Surely the white working class is to blame? It’s obvious that those who stormed the US Congress on January 6, 2021, were the very same people Hillary Clinton described as “the basket of deplorables”. They’re obviously racist, sexist and xenophobic. Why even bother checking?

Well, because it’s not quite as straightforward as that. According to the University of Chicago, 50% of the January 6 mutineers were either business owners or white-collar workers, and only 25% had no college degree.

Again and again, white working-class Americans have been slandered and cast as deranged MAGA fans in the national press. But the reality, as I reveal in my new book, is that Donald Trump’s most hardcore supporters are far wealthier and better educated than your ordinary American. The political scientists Noam Lupu and Nicholas Carnes have convincingly argued that only 30% of Trump voters in 2016 were white and working class.

The confusion partly stems from the misleading definition of “white working class”. The one widely used by pollsters and the media — “those without a four-year college degree” — is too simplistic. Many Americans without college degrees are financially better off than graduates; of the 2,600 top CEOs in America, 8% have no college degree. And while there are approximately 87 million working people in the US who have not finished college, almost a quarter of them are business owners, not workers. How could these bosses be in the same economic bracket as their employees?

We can get round this problem by tweaking the definition.
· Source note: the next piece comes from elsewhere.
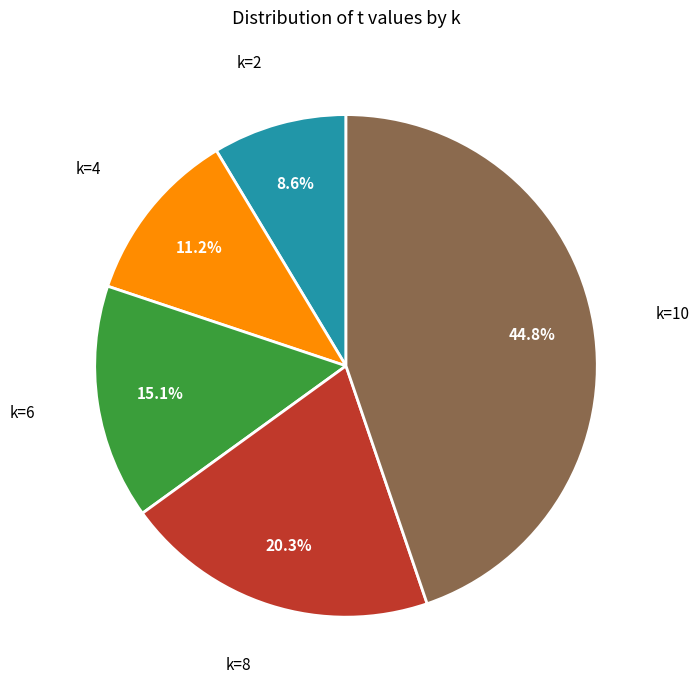

The k=2 slice represents 9% of the pie. True or false?

True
In my research, I define the white working class as those who are in the bottom two-thirds of income distribution, and do not have four-year college degrees. The results have been quite extraordinary. I’ve found that, far from being a lost cause, this cohort has in fact become more liberal over the past several decades on key social issues concerning race, gender, LGBTQ+ rights, and immigration. A 1996 General Social Survey found that 59.8% of white working-class respondents thought that gay sex was always wrong; by 2021, that number plummeted to 29.3%. During this time, attitudes towards gay adoption also changed. An American National Election Studies (ANES) survey in 2000 found that only 38.2% of respondents agreed that gay and lesbian couples should be legally permitted to adopt children. By 2020, that figure had risen to 76%.

Why, then, is the media so quick to demonise America’s white working class? The idea that the working classes have a penchant for demagogues was popularised by the 20th-century sociologist Seymour Martin Lipset. In his influential article, “Democracy and Working-Class Authoritarianism” (1959), he claimed that “ethnic prejudices flow more naturally from the situation of the lower classes than from that of the middle and upper classes in modern industrial society”. He argued that working-class and agrarian populists tended to dislike “civil liberties for unpopular political groups, civil rights for ethnic minorities, legitimacy of opposition and proper limits on the power of national political leaders”.
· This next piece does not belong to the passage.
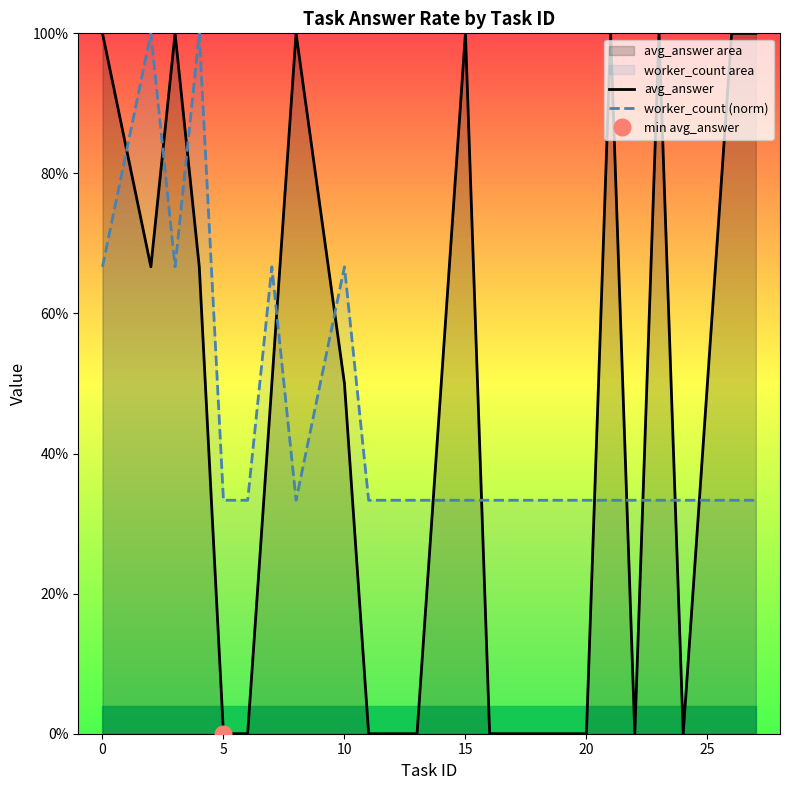

What is the difference between the second highest and second lowest values in the worker_count (norm) series?

0.7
“Why is the media so quick to demonise America’s white working class?”

When it came to explaining the rise of Senator Joseph McCarthy in the proudly working-class state of Wisconsin, Lipset’s essay appeared to have the answer: Wisconsin populists were clearly driven by “ethnic prejudices”. This view was gospel in the academic and political establishment until Michael P. Rogin, author of The Intellectuals and McCarthy (1969), deigned to look more closely at where the votes for McCarthy were cast. It turned out that working-class election districts voted against McCarthy. His real base of support came from small town professionals — the lawyers, business owners, and real-estate people who formed the traditional base of the Republic Party, especially in rural areas. The conservatives were in fact far more supportive of McCarthy’s assault on democracy than populist workers and agrarian progressives.

Today’s intellectuals have fallen into the same trap. Despite popular assumptions, Trump’s enablers consist of a vast horde of lawyers and businesspeople, similar to those who once supported Senator McCarthy. And then there are the media personalities and influencers who make their fortunes off the back of Trump’s success. In no way can these operatives be considered working-class.

Though white working-class Americans are often included in Trump’s photo ops, the archetypal MAGA face looks more like that of Rudy Giuliani, the former Mayor of New York City, who has shamelessly and repeatedly lied for Trump. MAGA definitely does not look like Shawn Fain, the president of the United Automobile Workers, who recently said that Trump has “a history of serving himself and standing for the billionaire class”.

Critics will say a majority of the white working class did vote for Trump, and that’s true. But then again so did a majority of the white managerial class. It’s hard to argue, then, that the white working class’s support of Trump is notable, much less exceptional. And in any case, most white workers are not attracted to Trump’s racist dog-whistles or even his anti-immigrant position, but rather they desperately hope that he might be able to bring jobs back to America and prevent theirs from vanishing. In fact, for the past few decades, white working-class Americans have been more likely to vote Republican if they live in a region affected by mass lay-offs and manufacturing decline.

And is this so surprising? In the eyes of many workers, the Democratic Party can no longer be trusted. The heirs of Franklin D. Roosevelt, whose New Deal catapulted many workers into the ranks of the middle class, have been unable to provide any serious protection against mass lay-offs — which have negatively affected more than half of all working people and their families. And since Bill Clinton’s election in 1992, the Democratic Party has been associated with Wall Street deregulation and international trade deals that have decimated jobs in the manufacturing sector.

All this time, working people have been waiting for a politician who dares to challenge corporate greed. But the failure of America’s two major parties to mitigate Wall Street’s war on workers has eroded their legitimacy. Increasingly, working people are giving up on politics, assuming that the system is rigged against them. And when a political system fails to provide even a semblance of job stability, democracy is inevitably vulnerable.

America’s politicians once understood this. In the Cold War, Washington successfully challenged communism by improving the standard of living of the working class. But since the fall of the Berlin Wall, the combination of rising inequality, mass layoffs, and the domination of financial economic interests has put an end to rising prosperity. And the result, as we’re now seeing, is worse than an embrace of MAGA — it’s the working-class rejection of politics altogether.